Exercises to complete »
(1) Using the Intelsat 706 text, decide whether each statement agrees with it: (a) The satellite went up on an Ariane 44 LP H10-3 rocket. (b) Intelsat manufactured the satellite. (c) The satellite was deactivated in November 2014. Answer yes or no for each, quoting the words of the text that decide it.
(2) Transcribe everything in the Intelsat 706 text from "Start of mission" down to "kilometres (22,448 mi)".
(3) Write the next part of the Intelsat 706 text, picking up after its last sentence.

Document text »
Segment Open
Intelsat 706
- Mission type: Communications
- Operator: Intelsat
- COSPAR ID: 1995-023A
- SATCAT no.: 23571
- Mission duration: 15 years design life

Spacecraft properties
- Bus: SSL-1300
- Manufacturer: Space Systems/Loral
- Launch mass: 4,180 kilograms (9,220 lb)
- Dry mass: 1,450 kilograms (3,200 lb)
- Dimensions: 2.7 by 2.2 by 2.45 metres (8.9 ft × 7.2 ft × 8.0 ft)

Start of mission
- Launch date: 17 May 1995, 06:34 UTC
- Rocket: Ariane 44 LP H10-3
- Launch site: Kourou ELA-2

End of mission
- Disposal: Decommissioned
- Deactivated: November 2014

Orbital parameters
- Reference system: Geocentric
- Regime: Geostationary
- Longitude: 157° E
- Perigee altitude: 36,126 kilometres (22,448 mi)
- Apogee altitude: 36,138 kilometres (22,455 mi)
- Inclination: 4.36°
- Period: 1,454.0 minutes
- Epoch: April 27, 2017

Transponders
- Band: 26 C band 14 Ku band

= Intelsat 706 =

Geostationary communications satellite

Intelsat 706 (also known as IS-706 and Intelsat 7-F6) is a geostationary communication satellite that was built by Space Systems/Loral (SSL). It is located in the orbital position of 157 degrees east longitude and it is currently in an inclined orbit. The same is owned by Intelsat. The satellite was based on the LS-1300 platform and its estimated useful life was 15 years.
Segment Closed
Recorded information »
Segment Open
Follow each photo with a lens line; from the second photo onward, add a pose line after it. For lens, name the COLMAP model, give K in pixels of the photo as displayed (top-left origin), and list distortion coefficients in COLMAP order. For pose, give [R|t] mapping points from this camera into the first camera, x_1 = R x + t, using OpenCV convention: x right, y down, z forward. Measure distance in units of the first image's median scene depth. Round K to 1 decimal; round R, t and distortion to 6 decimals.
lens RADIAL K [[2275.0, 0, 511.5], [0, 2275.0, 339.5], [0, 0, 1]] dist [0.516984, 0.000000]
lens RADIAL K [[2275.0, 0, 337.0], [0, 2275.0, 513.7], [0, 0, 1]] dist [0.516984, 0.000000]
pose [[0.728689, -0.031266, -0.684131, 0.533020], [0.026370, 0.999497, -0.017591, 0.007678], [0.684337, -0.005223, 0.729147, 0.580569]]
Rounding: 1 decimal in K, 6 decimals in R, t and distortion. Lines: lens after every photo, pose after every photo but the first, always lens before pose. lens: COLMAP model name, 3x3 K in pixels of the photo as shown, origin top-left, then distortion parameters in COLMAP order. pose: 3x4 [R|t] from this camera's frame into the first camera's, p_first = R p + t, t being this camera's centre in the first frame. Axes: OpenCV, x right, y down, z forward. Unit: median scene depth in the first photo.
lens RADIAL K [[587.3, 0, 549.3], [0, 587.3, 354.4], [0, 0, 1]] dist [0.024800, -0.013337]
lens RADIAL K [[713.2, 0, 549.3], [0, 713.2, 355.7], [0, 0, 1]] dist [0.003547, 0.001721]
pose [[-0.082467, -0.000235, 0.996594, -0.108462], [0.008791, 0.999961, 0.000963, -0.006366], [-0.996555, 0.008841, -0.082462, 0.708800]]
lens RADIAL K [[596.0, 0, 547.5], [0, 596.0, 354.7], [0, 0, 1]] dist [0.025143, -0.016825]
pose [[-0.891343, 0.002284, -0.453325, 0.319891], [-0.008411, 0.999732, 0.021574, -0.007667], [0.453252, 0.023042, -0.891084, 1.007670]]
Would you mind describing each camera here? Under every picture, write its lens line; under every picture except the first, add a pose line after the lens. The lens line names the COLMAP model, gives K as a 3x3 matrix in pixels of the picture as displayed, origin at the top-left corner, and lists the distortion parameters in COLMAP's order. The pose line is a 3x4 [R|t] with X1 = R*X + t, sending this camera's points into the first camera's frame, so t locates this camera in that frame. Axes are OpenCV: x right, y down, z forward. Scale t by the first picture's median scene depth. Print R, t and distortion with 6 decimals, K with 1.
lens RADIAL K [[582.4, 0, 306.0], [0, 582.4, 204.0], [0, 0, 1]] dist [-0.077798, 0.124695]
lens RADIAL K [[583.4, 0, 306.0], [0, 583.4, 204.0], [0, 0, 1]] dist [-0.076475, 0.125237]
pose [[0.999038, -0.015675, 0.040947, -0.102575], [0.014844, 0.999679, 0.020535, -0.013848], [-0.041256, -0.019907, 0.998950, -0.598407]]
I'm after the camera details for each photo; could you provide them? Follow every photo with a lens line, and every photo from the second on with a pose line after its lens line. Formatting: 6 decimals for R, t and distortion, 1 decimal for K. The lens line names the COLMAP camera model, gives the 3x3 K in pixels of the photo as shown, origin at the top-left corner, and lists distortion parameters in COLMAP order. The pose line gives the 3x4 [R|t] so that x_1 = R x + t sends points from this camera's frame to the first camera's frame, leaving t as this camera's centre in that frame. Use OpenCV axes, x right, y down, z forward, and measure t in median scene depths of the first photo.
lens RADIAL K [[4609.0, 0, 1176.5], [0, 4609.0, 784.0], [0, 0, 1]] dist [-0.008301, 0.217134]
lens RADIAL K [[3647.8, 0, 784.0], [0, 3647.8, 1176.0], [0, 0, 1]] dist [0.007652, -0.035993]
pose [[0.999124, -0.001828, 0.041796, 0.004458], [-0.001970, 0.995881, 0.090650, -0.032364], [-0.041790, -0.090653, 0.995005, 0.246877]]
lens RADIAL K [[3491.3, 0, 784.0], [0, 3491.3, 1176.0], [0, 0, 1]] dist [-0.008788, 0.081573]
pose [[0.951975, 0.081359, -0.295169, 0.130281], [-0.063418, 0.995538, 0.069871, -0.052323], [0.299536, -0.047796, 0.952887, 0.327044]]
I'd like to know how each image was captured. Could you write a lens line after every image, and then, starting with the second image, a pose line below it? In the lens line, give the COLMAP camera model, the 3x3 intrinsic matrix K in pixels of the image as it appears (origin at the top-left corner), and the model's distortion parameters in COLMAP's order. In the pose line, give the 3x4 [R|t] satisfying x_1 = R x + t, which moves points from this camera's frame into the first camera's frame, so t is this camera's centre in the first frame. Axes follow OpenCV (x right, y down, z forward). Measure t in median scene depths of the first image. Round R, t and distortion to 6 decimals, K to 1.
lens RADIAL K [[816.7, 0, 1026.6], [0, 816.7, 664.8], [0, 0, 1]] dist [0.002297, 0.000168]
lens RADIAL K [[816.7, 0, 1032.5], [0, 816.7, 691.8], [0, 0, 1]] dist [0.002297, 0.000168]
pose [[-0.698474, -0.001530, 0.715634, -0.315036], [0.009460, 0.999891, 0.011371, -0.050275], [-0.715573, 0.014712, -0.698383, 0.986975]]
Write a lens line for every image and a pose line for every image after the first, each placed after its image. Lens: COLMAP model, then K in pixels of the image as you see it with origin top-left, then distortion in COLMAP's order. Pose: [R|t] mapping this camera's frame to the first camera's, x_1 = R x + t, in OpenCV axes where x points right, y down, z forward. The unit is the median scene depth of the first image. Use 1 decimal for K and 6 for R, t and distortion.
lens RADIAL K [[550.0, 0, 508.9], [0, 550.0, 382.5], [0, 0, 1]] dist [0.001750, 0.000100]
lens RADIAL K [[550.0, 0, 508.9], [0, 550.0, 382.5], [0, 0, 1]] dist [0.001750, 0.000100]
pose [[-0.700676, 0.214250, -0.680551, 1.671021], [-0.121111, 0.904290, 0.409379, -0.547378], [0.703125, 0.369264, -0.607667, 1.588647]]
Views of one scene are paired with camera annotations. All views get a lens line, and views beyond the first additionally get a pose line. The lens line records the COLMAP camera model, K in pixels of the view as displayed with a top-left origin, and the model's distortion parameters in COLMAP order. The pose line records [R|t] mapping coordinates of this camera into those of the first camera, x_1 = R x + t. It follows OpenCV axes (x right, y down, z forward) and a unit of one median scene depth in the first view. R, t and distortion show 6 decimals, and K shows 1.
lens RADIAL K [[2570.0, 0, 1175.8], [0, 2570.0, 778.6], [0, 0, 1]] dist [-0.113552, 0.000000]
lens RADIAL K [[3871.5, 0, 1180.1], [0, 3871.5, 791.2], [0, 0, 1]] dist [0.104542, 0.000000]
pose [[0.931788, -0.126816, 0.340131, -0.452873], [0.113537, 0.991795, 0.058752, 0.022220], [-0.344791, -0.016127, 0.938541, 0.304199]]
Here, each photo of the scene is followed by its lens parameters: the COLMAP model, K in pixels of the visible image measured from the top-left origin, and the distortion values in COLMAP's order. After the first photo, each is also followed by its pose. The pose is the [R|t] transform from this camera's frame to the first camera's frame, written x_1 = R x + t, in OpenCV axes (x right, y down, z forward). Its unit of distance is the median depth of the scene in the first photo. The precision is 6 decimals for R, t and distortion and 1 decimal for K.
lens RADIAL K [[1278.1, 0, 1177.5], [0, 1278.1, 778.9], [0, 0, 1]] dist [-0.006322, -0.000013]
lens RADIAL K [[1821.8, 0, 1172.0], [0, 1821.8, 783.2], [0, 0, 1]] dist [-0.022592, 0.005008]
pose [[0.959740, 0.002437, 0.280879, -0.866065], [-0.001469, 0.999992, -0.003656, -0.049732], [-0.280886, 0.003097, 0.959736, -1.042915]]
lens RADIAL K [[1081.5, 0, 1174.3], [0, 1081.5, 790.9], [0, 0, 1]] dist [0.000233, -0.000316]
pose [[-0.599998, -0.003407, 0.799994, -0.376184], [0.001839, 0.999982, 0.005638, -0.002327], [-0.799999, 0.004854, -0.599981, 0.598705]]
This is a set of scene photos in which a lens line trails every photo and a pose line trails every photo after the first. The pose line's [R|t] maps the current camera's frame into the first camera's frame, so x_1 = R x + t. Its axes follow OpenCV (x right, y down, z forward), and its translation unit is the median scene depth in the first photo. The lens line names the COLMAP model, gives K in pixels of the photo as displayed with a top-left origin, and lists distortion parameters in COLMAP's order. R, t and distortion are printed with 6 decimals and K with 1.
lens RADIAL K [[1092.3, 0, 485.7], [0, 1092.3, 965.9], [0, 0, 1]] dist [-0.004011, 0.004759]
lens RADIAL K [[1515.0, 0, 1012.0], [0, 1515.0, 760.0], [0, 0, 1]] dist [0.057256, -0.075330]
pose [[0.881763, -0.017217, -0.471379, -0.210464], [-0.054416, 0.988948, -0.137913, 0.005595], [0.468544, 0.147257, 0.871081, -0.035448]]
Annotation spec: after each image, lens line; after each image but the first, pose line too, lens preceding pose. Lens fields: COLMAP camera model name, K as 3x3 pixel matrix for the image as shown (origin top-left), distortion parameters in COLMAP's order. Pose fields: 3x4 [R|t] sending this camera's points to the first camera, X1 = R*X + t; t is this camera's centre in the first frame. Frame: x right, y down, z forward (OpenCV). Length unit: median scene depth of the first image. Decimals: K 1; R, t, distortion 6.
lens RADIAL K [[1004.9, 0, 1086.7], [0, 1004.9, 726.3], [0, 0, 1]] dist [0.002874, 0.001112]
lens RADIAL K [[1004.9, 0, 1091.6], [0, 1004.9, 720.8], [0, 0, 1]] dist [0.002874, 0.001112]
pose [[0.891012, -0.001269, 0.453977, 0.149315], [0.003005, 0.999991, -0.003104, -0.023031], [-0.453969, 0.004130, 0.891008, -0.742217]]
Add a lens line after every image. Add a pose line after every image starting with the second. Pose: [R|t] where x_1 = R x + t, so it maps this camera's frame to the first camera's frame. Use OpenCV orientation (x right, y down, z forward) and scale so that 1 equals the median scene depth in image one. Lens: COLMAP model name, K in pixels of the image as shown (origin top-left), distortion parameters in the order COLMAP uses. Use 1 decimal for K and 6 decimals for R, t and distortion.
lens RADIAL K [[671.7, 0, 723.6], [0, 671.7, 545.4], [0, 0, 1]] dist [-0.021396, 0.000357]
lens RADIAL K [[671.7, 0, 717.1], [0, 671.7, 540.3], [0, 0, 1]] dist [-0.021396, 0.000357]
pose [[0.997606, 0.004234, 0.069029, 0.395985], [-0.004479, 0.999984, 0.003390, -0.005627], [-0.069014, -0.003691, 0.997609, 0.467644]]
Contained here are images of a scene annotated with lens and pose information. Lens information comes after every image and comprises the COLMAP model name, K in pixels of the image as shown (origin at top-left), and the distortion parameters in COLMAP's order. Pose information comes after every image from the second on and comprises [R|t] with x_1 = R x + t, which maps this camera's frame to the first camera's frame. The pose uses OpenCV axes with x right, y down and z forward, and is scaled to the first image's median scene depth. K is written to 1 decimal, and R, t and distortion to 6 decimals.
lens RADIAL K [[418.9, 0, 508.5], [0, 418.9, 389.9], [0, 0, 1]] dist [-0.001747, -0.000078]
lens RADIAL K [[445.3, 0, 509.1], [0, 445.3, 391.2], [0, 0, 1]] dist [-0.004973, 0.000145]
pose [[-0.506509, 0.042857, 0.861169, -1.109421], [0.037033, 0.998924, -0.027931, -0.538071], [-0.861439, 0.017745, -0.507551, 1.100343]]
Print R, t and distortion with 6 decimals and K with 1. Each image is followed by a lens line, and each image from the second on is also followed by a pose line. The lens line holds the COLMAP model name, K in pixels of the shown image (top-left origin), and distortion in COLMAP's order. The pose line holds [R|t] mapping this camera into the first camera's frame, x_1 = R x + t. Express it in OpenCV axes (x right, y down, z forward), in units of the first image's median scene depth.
Segment Closed
Your responses »
(1)
(a) Yes: "Rocket: Ariane 44 LP H10-3"
(b) No: "Manufacturer: Space Systems/Loral"
(c) Yes: "Deactivated: November 2014"

(2)
Start of mission
- Launch date: 17 May 1995, 06:34 UTC
- Rocket: Ariane 44 LP H10-3
- Launch site: Kourou ELA-2

End of mission
- Disposal: Decommissioned
- Deactivated: November 2014

Orbital parameters
- Reference system: Geocentric
- Regime: Geostationary
- Longitude: 157° E
- Perigee altitude: 36,126 kilometres (22,448 mi)

(3)
The satellite was successfully launched into space on May 17, 1995, at 06:34, using an Ariane 4 vehicle from the Guiana Space Centre, Kourou, French Guiana. It had a launch mass of 4,180 kg.

The Intelsat 706 is equipped with 26 transponders in C band and 10 in Ku band to provide broadcasting, business-to-home services and telecommunications. It was positioned over the Atlantic Ocean and has the transponder capacity to relay 110,000 telephone calls simultaneously.

== Specifications ==
- Payload power: 3612 W
- Power: Equinox: 5326 W, Solstice: 4884 W
- Stabilization: 3-axis
- Solar array: 25.7 m span
- Propulsion: R-4D-11

== Location in orbit ==
- 56° W (May 1995 - June 1995)
- 53° W (July 1995 - September 2004)
- 50.25° E (October 2004 - April 2009)
- 54.85° E (April 2009 - July 2010)
- 72.1° E (August 2010 - October 2011)
- 72.1° E inclined (October 2011 - August 2012)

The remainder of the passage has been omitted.